- Texte visé : Projet de loi de finances pour 2026, n° 1906
- Stade de lecture : 1ère lecture (1ère assemblée saisie)
- Examiné par : Assemblée nationale (séance publique)
Rédiger ainsi cet article :
« I. – Sont soumises à une taxe sur les services de commerce électronique permettant la vente à distance de biens matériels expédiés depuis un État ou territoire situé en dehors de l’Espace économique européen vers des consommateurs établis en France, les expéditions réalisées sous le régime particulier prévu à la section 4 du chapitre 6 du titre XII de la directive 2006/112/CE du Conseil relative au système commun de taxe sur la valeur ajoutée.
« II. – La taxe est due par les personnes morales exploitant une plateforme numérique assurant la mise en relation de ces consommateurs avec des vendeurs établis dans lesdits États ou territoires.
« III. – La taxe est assise sur le nombre d’articles de marchandise expédiés vers la France au cours du mois civil. Son montant est de 25 euros par article.
« IV. – La taxe s’applique aux expéditions en provenance d’États ou de territoires pour lesquels le nombre annuel d’articles de marchandise expédiés vers la France excède 100 millions.
« V. – Les règles relatives à la constatation de la taxe sont déterminées par les dispositions du titre VI du livre Ier du code des impositions sur les biens et services.
« VI – L’article L. 180‑1 du code des impositions sur les biens et services est applicable à cette taxe pour les éléments qu’il mentionne. »
Les petits commerçants français font face à une concurrence accrue du commerce en ligne, particulièrement en provenance d’Asie. Selon les données de la Commission européenne, 12 millions de petits colis vendus par e-commerce arrivent chaque jour dans l’Union européenne, dont une part considérable en France. Ces flux massifs échappent souvent à une fiscalité équitable, aux normes environnementales et aux contrôles douaniers proportionnés.
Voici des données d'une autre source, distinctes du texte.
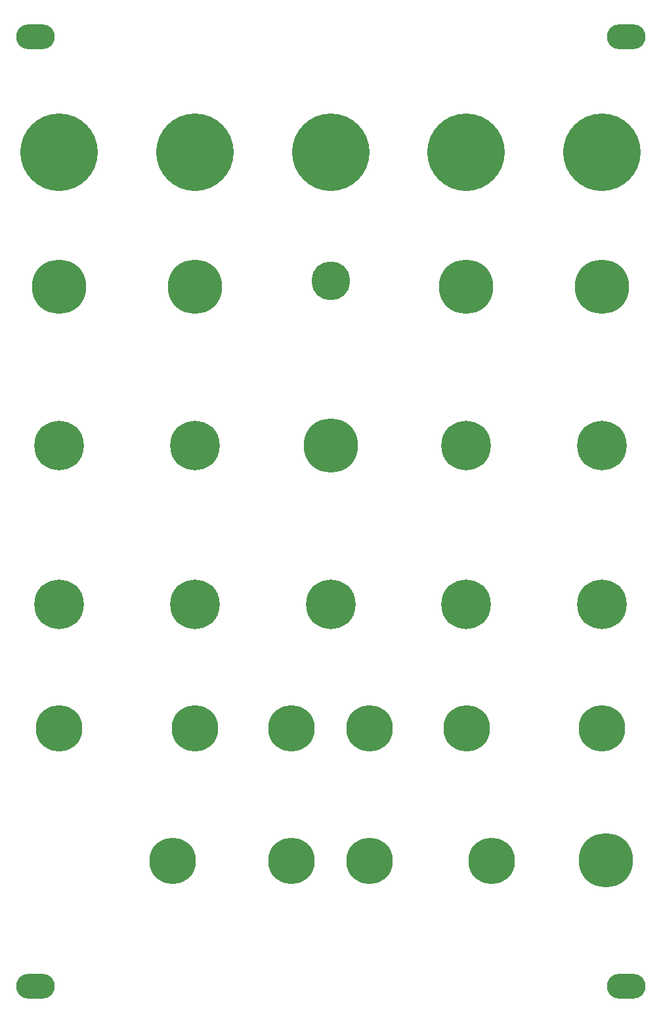
<source format=gbr>
%TF.GenerationSoftware,KiCad,Pcbnew,(6.0.8)*%
%TF.CreationDate,2022-10-20T14:54:25+01:00*%
%TF.ProjectId,Punck_Panel,50756e63-6b5f-4506-916e-656c2e6b6963,rev?*%
%TF.SameCoordinates,Original*%
%TF.FileFunction,Soldermask,Bot*%
%TF.FilePolarity,Negative*%
%FSLAX46Y46*%
G04 Gerber Fmt 4.6, Leading zero omitted, Abs format (unit mm)*
G04 Created by KiCad (PCBNEW (6.0.8)) date 2022-10-20 14:54:25*
%MOMM*%
%LPD*%
G01*
G04 APERTURE LIST*
%ADD10C,6.000000*%
%ADD11C,10.000000*%
%ADD12C,7.000000*%
%ADD13C,5.000000*%
%ADD14O,5.000000X3.200000*%
%ADD15C,6.400000*%
G04 APERTURE END LIST*
D10*
%TO.C,Ref\u002A\u002A*%
X133204665Y-132968800D03*
%TD*%
%TO.C,Ref\u002A\u002A*%
X80600000Y-133000000D03*
%TD*%
D11*
%TO.C,Ref\u002A\u002A*%
X133100000Y-58600000D03*
%TD*%
D12*
%TO.C,Ref\u002A\u002A*%
X133100000Y-76000000D03*
%TD*%
D10*
%TO.C,Ref\u002A\u002A*%
X110600000Y-133000000D03*
%TD*%
D13*
%TO.C,Ref\u002A\u002A*%
X115600000Y-75200000D03*
%TD*%
D14*
%TO.C,Ref\u002A\u002A*%
X77500000Y-43750000D03*
%TD*%
D15*
%TO.C,Ref\u002A\u002A*%
X80600000Y-117000000D03*
%TD*%
D12*
%TO.C,Ref\u002A\u002A*%
X98100000Y-76000000D03*
%TD*%
D15*
%TO.C,Ref\u002A\u002A*%
X133100000Y-96500000D03*
%TD*%
D10*
%TO.C,Ref\u002A\u002A*%
X120600000Y-150100000D03*
%TD*%
D15*
%TO.C,Ref\u002A\u002A*%
X98100000Y-117000000D03*
%TD*%
%TO.C,Ref\u002A\u002A*%
X133100000Y-117000000D03*
%TD*%
D11*
%TO.C,Ref\u002A\u002A*%
X80600000Y-58600000D03*
%TD*%
D10*
%TO.C,Ref\u002A\u002A*%
X136400000Y-150100000D03*
%TD*%
%TO.C,Ref\u002A\u002A*%
X98100000Y-133000000D03*
%TD*%
%TO.C,Ref\u002A\u002A*%
X110600000Y-150100000D03*
%TD*%
D15*
%TO.C,Ref\u002A\u002A*%
X115600000Y-117000000D03*
%TD*%
D12*
%TO.C,Ref\u002A\u002A*%
X150600000Y-76000000D03*
%TD*%
D14*
%TO.C,Ref\u002A\u002A*%
X77500000Y-166250000D03*
%TD*%
D10*
%TO.C,Ref\u002A\u002A*%
X95200000Y-150100000D03*
%TD*%
D12*
%TO.C,Ref\u002A\u002A*%
X115600000Y-96500000D03*
%TD*%
%TO.C,Ref\u002A\u002A*%
X151100000Y-150000000D03*
%TD*%
D15*
%TO.C,Ref\u002A\u002A*%
X80600000Y-96500000D03*
%TD*%
D10*
%TO.C,Ref\u002A\u002A*%
X120600000Y-133000000D03*
%TD*%
D11*
%TO.C,Ref\u002A\u002A*%
X115600000Y-58600000D03*
%TD*%
D15*
%TO.C,Ref\u002A\u002A*%
X150600000Y-96500000D03*
%TD*%
D14*
%TO.C,Ref\u002A\u002A*%
X153700000Y-166250000D03*
%TD*%
D11*
%TO.C,Ref\u002A\u002A*%
X150600000Y-58600000D03*
%TD*%
D10*
%TO.C,Ref\u002A\u002A*%
X150600000Y-133000000D03*
%TD*%
D15*
%TO.C,Ref\u002A\u002A*%
X98100000Y-96500000D03*
%TD*%
D11*
%TO.C,Ref\u002A\u002A*%
X98100000Y-58600000D03*
%TD*%
D12*
%TO.C,Ref\u002A\u002A*%
X80600000Y-76000000D03*
%TD*%
D15*
%TO.C,Ref\u002A\u002A*%
X150600000Y-117000000D03*
%TD*%
D14*
%TO.C,Ref\u002A\u002A*%
X153700000Y-43750000D03*
%TD*%
M02*

</source>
Cette situation favorise un modèle de surconsommation fondé sur des importations à bas prix et à forte empreinte carbone. Elle fragilise le commerce de proximité, détruit des emplois sur le territoire national et aggrave le déséquilibre de notre balance commerciale.
Des grandes plateformes proposent des produits à prix cassés produits en s’appuyant sur des conditions de travail déplorables et des coûts d’expédition au coût moindre, ce qui constitue la base de leur modèle d’affaire. En plus de participer à des pratiques de dumping social, ce nouvel essor du commerce en ligne contribue à la fermeture des commerces de proximité qui sont facteurs de lien social et d’accès à des produits en France et dans l’Union Européenne. Afin de limiter l’afflux de ces produits sur le territoire français, le présent amendement propose d’instaurer une taxe de 25 euros par envoi, qui doit être acquittée par les plateformes, pour les expéditions de biens en provenance de pays pour lesquels le nombre annuel de colis expédiés vers la France excède 100 millions.